Travaux de l'anse Vata : Le collectif "Touche pas à ma plage" a saisi le tribunal administratif

travaux publics nouméa
Près de 6000 personnes se sont abonnées au groupe Facebook du collectif "Touche pas à ma plage" ©Nicolas Fasquel / NC la 1ère
Ils souhaitent l'arrêt des travaux de réhabilitation de l'anse Vata entamés le 4 avril par la mairie de Nouméa. Les membres du collectif "Touche pas à ma plage" soutenus par l'association Ensemble pour la Planète expliquent les raisons des procédures judiciaires qu'ils ont engagées.

C’était au départ, une poignée d’usagers de l’anse Vata inquiets du devenir de ce haut lieu touristique et sportif. C’est désormais un groupe privé sur les réseaux sociaux avec près de 6000 abonnés. Le collectif Touche pas à ma plage - Sauvons l'anse Vata estime que l’étude d’impact concernant la réhabilitation de cette "vitrine de Nouméa et du territoire", n’a pas été suffisamment poussée.

Il conteste le choix d’un mur comme aménagement terrestre de protection, avant la réalisation d’un édifice marin, un brise houle. Pour Goulven Brient, hydrographe et membre du collectif, "le problème n'est pas à terre, il est en mer : on a une montée évidente des océans aujourd'hui. Tous les ouvrages construits sont en destruction dans le monde entier, c'est une catastrophe. Ce qui est préconisé par le GIEC et les autres organismes, c'est un recul doux, c'est à dire reculer un peu et s'adapter à la situation."
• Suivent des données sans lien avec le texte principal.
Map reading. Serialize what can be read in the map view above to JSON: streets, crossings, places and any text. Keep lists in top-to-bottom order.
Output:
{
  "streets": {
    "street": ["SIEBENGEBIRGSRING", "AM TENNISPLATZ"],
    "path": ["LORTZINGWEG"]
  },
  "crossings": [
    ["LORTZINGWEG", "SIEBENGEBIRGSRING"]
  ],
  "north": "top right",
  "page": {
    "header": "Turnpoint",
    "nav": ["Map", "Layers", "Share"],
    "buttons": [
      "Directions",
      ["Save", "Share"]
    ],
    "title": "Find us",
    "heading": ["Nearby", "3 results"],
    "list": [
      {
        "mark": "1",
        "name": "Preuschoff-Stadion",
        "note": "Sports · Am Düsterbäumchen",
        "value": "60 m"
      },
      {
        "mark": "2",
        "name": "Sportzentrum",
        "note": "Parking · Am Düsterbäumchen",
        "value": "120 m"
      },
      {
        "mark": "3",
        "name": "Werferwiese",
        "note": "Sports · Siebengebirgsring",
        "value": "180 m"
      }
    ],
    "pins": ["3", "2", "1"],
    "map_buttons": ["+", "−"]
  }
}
Modificiation du PUD, études d'impact

Le collectif regrette l’absence d’études alternatives sur les incidences des différentes phases de réaménagement de l’anse Vata. Et l’association environnementale Ensemble pour la Planète l’a rejoint dans sa démarche pour déposer deux recours devant le tribunal administratif. "Le premier est un référé - une nouvelle procédure qu'on appelle référé environnement -, détaille la présidente, Martine Cornaille. On explique au juge que les études d'impact sont insuffisantes et qu'à ce titre il a le devoir d'arrêter ces travaux. Le deuxième recours vise à annuler la décision de démarrage des travaux, parce qu'ils sont conditionnés à une modification du PUD, le Plan d'urbanisme directeur de Nouméa. Or cette modification n'est pas actée puisque l'enquête publique est en cours."

Une troisième action en justice pourrait suivre si le référé n’aboutit pas. Autant de démarches qui ont un coût et que le collectif espère financer grâce à la solidarité. Stéphane Bouquillard en est membre : "On va ouvrir une cagnotte en ligne et une tirelire sur l'anse Vata pour que les sympathisants qui le souhaitent nous aide à financer ce budget d'action en justice."